Na primeira ocasião, a Prefeitura de Peruíbe e a Jundiá ingressaram com justificativas e documentos contra a decisão do TCE. No entanto, a Assessoria Técnica Jurídica (ATJ) do órgão de contas entendeu que os esclarecimentos prestados não foram suficientes para afastar as objeções verificadas pela fiscalização.

Sendo o TCE, entre outros problemas, não houve apresentação, por parte da Administração, do levantamento dos custos ou valores referenciais de todos os insumos, justificativa sobre os coeficientes utilizados.

Foram solicitadas pesquisas ou estudos que embasaram os custos e coeficientes de utilização dos insumos utilizados na planilha estimativa de preços; apresentação do cálculo da tarifa global; proposta comercial das duas licitantes que participaram do certame; e documentação referente às alterações ocorridas nas medições, em relação à proposta da Jundiá, demonstrando e justificando tais alterações, bem como a sua correspondente aprovação prévia, por parte da Administração.

Também, indicação da previsão de recursos financeiros, na Lei Orçamentária do exercício de 2015, para fazer frente aos subsídios a serem pagos, por meio do presente ajuste e indicação da tarifa técnica ou do valor do subsídio que vinha sendo pago para a Concessionária anterior

O TCE irá encaminhar à Câmara de Vereadores a decisão para que o Legislativo delibere se cabe, ou não, a sustação do contrato.

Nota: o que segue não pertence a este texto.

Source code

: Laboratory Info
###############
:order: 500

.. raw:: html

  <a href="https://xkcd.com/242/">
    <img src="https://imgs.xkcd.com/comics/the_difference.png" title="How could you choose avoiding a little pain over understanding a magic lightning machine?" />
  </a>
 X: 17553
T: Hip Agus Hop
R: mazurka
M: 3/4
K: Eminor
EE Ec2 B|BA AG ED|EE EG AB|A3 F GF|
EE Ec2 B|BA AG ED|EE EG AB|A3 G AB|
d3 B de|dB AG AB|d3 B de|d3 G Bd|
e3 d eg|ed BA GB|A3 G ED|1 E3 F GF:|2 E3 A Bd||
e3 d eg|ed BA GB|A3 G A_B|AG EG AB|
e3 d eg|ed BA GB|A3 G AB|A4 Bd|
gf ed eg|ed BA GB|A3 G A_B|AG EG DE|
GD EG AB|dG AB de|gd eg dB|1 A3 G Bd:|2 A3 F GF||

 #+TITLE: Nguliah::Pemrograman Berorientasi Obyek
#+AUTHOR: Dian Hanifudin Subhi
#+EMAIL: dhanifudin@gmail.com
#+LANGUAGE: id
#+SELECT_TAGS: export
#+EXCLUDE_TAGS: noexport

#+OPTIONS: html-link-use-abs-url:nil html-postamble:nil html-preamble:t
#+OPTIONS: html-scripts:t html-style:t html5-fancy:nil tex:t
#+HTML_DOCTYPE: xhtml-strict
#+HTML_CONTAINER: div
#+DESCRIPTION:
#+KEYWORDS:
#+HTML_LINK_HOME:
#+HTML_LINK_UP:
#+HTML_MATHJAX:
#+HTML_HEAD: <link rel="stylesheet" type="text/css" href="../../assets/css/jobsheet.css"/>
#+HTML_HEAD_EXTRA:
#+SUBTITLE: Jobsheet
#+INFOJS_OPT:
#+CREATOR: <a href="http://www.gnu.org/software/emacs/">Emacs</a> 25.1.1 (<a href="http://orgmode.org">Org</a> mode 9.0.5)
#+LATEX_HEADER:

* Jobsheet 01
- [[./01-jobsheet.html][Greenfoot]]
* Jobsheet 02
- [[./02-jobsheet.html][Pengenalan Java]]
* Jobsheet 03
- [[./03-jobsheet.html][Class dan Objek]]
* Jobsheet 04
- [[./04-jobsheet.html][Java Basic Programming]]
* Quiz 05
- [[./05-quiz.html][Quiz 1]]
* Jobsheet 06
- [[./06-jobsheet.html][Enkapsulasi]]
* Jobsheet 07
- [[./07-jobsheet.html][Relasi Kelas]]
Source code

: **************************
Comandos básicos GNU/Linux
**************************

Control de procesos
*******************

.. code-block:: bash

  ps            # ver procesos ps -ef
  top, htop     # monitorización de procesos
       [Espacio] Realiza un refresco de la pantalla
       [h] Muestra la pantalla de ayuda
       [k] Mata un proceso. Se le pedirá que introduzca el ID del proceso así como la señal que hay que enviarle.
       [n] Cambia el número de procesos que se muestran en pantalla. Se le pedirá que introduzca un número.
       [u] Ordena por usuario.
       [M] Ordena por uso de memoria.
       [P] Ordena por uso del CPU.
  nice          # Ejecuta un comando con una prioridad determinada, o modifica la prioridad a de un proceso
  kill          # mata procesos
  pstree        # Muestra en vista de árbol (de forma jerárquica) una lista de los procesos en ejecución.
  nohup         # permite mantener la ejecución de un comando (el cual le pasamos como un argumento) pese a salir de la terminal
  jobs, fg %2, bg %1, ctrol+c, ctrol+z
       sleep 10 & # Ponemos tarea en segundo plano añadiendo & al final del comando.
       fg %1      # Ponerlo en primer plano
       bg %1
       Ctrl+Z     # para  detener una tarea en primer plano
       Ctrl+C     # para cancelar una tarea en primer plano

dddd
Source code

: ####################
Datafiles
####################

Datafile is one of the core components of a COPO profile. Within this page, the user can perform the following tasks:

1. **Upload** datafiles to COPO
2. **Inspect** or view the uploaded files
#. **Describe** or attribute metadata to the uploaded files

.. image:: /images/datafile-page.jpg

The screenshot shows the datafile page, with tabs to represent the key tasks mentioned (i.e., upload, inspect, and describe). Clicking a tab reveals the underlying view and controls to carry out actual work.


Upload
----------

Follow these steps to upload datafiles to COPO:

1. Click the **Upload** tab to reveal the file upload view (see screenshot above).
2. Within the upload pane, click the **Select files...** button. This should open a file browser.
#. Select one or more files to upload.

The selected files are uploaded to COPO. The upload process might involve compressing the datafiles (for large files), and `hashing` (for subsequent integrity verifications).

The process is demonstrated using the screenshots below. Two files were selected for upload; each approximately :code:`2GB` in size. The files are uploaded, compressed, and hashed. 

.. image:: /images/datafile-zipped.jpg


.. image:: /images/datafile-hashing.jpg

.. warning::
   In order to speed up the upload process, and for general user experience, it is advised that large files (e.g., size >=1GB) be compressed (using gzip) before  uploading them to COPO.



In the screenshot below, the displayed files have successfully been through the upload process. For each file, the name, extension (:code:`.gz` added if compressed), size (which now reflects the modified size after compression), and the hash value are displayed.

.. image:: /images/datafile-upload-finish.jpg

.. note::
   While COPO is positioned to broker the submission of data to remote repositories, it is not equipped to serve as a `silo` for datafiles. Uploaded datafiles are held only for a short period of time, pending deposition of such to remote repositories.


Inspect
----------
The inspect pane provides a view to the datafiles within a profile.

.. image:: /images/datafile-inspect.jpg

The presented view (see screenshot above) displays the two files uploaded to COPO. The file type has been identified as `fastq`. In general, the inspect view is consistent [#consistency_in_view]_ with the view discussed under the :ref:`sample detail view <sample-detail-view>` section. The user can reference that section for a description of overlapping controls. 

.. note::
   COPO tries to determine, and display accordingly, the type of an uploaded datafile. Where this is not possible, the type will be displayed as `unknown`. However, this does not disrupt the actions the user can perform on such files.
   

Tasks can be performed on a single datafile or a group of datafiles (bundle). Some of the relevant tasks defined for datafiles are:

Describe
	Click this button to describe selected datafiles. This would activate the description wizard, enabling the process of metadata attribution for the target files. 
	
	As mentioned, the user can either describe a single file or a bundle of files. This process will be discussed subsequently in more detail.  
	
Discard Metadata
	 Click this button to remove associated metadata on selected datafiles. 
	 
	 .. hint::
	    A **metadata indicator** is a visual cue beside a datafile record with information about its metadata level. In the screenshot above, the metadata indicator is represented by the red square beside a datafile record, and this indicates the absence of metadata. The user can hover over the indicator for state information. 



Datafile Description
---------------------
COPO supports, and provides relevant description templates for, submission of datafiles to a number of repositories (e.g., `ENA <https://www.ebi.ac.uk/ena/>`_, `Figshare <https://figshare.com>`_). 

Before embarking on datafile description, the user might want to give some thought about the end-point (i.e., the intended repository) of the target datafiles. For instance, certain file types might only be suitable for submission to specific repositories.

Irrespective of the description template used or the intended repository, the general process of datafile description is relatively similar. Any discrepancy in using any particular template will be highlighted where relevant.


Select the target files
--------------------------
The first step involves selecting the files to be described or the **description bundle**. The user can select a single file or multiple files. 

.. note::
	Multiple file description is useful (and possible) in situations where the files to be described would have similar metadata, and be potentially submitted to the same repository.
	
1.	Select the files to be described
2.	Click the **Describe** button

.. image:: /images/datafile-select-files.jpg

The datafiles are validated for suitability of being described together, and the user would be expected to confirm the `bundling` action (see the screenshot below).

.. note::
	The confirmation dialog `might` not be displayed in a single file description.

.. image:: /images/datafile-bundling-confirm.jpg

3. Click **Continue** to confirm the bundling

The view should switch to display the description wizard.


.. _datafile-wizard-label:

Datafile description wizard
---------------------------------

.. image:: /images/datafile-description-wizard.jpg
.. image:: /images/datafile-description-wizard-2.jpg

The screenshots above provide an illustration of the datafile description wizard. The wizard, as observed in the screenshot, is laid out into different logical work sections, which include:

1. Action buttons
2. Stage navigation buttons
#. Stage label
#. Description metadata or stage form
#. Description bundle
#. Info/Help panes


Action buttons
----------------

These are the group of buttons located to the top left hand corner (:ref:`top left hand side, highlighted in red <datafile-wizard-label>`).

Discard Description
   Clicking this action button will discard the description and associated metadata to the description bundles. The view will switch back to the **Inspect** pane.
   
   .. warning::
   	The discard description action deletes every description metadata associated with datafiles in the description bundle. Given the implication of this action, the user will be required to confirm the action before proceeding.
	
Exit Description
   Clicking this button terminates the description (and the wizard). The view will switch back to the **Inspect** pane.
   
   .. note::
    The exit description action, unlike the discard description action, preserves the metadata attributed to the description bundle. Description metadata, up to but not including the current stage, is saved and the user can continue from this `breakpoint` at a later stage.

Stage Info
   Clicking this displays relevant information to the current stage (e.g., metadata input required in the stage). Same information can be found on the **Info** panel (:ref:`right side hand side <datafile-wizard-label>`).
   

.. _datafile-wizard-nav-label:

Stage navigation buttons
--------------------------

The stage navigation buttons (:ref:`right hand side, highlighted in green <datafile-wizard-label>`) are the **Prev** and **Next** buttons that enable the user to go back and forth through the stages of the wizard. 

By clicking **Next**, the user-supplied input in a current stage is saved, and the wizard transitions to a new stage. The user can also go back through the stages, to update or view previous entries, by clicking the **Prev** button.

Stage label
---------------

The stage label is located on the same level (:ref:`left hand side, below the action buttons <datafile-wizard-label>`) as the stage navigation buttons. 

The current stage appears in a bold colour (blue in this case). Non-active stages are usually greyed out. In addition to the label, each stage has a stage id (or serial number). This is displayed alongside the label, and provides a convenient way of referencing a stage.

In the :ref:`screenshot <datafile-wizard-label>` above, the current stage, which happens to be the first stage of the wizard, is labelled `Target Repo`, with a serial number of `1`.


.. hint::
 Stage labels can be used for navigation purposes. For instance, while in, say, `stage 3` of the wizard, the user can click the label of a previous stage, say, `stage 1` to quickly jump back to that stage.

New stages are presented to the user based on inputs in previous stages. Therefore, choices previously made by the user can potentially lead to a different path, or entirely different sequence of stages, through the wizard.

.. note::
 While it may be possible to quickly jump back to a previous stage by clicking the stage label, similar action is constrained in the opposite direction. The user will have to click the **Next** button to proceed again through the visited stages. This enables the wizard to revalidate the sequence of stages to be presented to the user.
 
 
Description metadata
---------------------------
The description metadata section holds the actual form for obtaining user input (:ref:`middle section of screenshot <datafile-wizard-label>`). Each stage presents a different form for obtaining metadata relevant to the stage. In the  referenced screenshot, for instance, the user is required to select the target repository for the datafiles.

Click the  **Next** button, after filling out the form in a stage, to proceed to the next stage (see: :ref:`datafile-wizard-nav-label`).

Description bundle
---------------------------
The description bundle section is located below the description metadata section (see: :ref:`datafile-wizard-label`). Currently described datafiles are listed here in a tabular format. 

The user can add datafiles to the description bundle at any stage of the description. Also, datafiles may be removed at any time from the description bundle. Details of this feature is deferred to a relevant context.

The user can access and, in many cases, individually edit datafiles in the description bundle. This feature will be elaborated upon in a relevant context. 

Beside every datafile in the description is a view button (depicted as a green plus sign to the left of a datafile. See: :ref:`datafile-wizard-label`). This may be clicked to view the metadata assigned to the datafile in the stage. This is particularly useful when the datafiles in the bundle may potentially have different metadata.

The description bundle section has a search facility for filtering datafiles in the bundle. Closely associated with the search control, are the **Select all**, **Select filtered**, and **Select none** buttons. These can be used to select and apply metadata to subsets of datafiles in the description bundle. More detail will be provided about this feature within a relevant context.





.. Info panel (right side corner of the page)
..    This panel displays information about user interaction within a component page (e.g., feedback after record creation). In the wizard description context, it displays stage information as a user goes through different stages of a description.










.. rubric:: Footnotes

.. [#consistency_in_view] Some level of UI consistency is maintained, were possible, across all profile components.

Fixou, ainda, o prazo de 60 dias, contados a partir da expiração do prazo recursal, para que a Prefeitura informe sobre as medidas adotadas.

A Prefeitura de Peruíbe informa que a decisão está sendo analisada pela Procuradoria Geral do Município e ressalta que se trata de decisão de primeira instância, passível de ser modificada em decorrência de eventual recurso a ser interposto ao órgão competente do próprio Tribunal de Contas do Estado.